I had big plans for pt 2 of this blog today, but as it happens I have little time to do some proper research and bestow you with awesome facts and figures. The reason for this is, much like a lovely repeat of this time last year, our flat is without internet while we swap providers. Despite us now clearly being the future (albeit a possibly dystopian one) this simple swapping of ISP to ISP seems to take a near millennia and so our flat is back swimming around in the 1980’s with only books and actual real things to do instead. I have rebelled against this forced disconnection from the world and have upped and taken myself to the local Starbucks only to remember exactly why I gave up doing this pretty much a year ago. Muswell Hill’s Starbucks seems to be perpetually full of dicks of such a magnitude that even supping a gingerbread latte is not enough to distract me from feeling anger at there insistence on being consistently the most annoying people on earth. Today I am surrounded by some foreign exchange or perhaps international students who are so constantly excited to see each other that squeaky noises are released regularly of a high pitched nature to the extent that I’m concerned the building may become surrounded by bats and dogs.
Anyway, persist I shall, and onto the main crux of this piece we go with occasional moments for me to sigh in disdain at another wave of hands in the air at someone they only saw two minutes ago. Today George Osborne delivered an autumn statement that was far more of a mini budget of the type the government said they’d stop doing several months ago. The kick in the balls to all public sector workers today was an announcement that there would be a 1% two year cap on any pay rise, whilst simultaneously saying that there would be more substantial job losses in the same field. Essentially there was another ‘fuck you’ to everyone in the public sector, ensuring that their job wages won’t reflect inflation making it harder to live, if they have a job at all. The government appears to have swiftly gone from yesterday’s notion of trying to prevent the strikes to mooning at all unionists with the words ‘strike that you bitches’ across their cheeks.

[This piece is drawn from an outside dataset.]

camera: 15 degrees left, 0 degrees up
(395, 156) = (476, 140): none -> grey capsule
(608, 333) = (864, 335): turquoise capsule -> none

Someone argued on Twitter that people’s life expectancy has risen and so why should the country pay for those people’s now extended retirement, when they should be working longer to balance it out. My ill informed answer to this would be that yes, people’s life expectancy has gone up and perhaps the pension age should rise. However, until it does or until some agreeable solution can be found, the pensions those people’s do receive shouldn’t be so poor that their life expectancy drops down to its previous tally. Public sector workers, above all others, do work for the public. So if the public doesn’t pay for their well being, then who does? The private sector has and will never have any interest in doing so because its competition for them, so for us to expect public services, we have to pay for them. Once someone has worked a lifetime in the field of public services, it seems only fair that tax money continues to pay for them. I honestly don’t see how you could disagree with this or why it’s so difficult to understand for some.

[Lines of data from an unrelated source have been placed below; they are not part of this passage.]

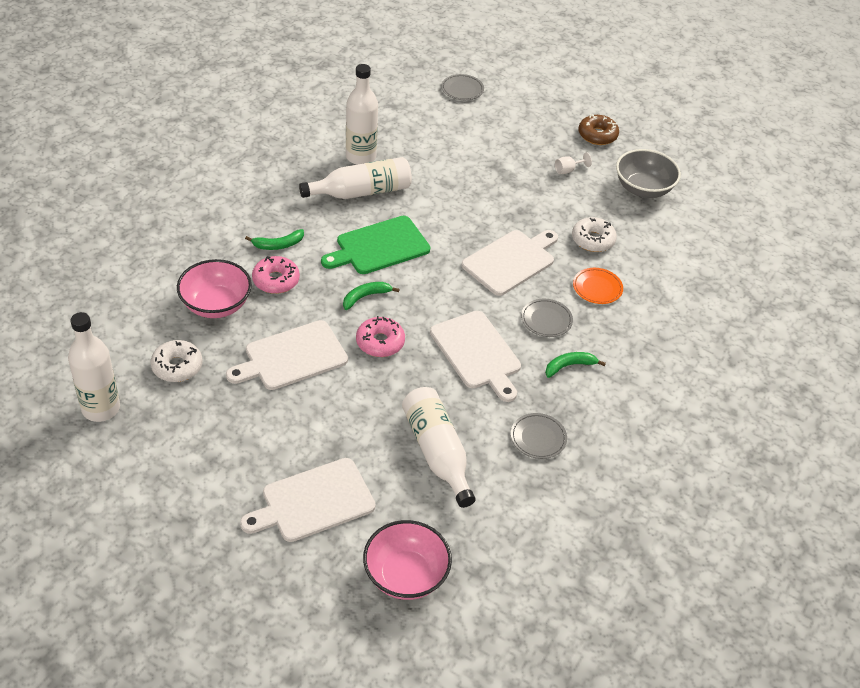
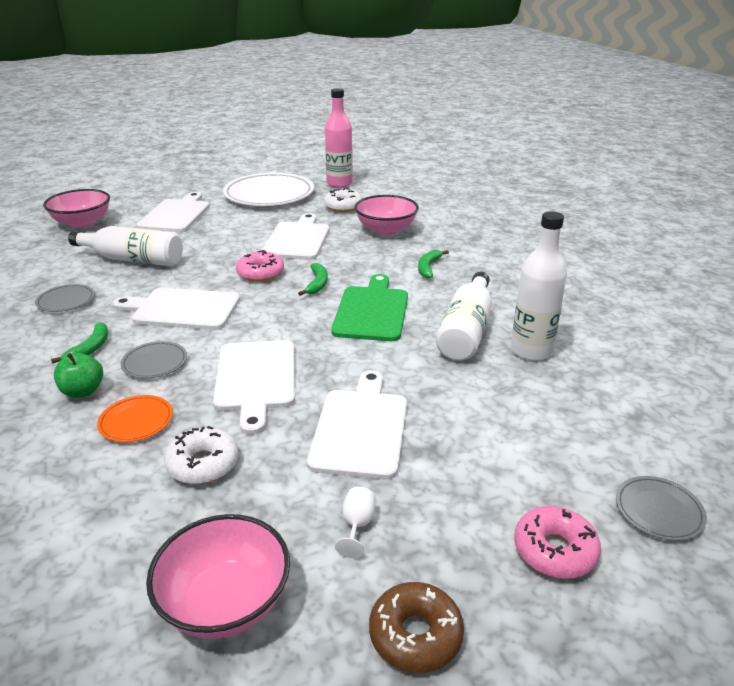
camera: 130 degrees right, 15 degrees down
(101, 408) = (339, 184): white bottle -> pink bottle
(186, 455) = (269, 194): none -> white plate
(276, 280) = (385, 255): pink donut -> pink donut (554, 550)
(506, 197) = (360, 428): none -> white cutting board
(604, 332) = (83, 391): none -> green apple
(643, 188) = (225, 602): grey bowl -> pink bowl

Like I said yesterday, everyone should pay towards this deficit, but with many business men and banks avoiding doing so, it shouldn’t affect the working people’s lives by making them pay for it instead. Osborne also announced today that the UK’s growth would be lower than forecast, and unemployment would be higher. It has been all over the paper’s today that there is a ‘financial black hole’ in the public sector of £30bn and growing, and yes, it does need to be dealt with, but by making cuts like this, it will only make it worse. Ultimately people with lower salaries will pay lower taxes and those who are unemployed won’t be paying tax at all and be in need of more benefits. It just doesn’t seem to work on any level.
Anyway, I am bad at explaining all this, and am struggling to even attempt humour about it all. So have a read of this instead. It’s concise and makes sense unlike many of the government’s motives. If after that you still think people shouldn’t go on strike tomorrow or don’t see the point, then there is no hope and I look forward to singing ‘I told you so’ and dancing circles around you when the UK looks more and more like a failing country.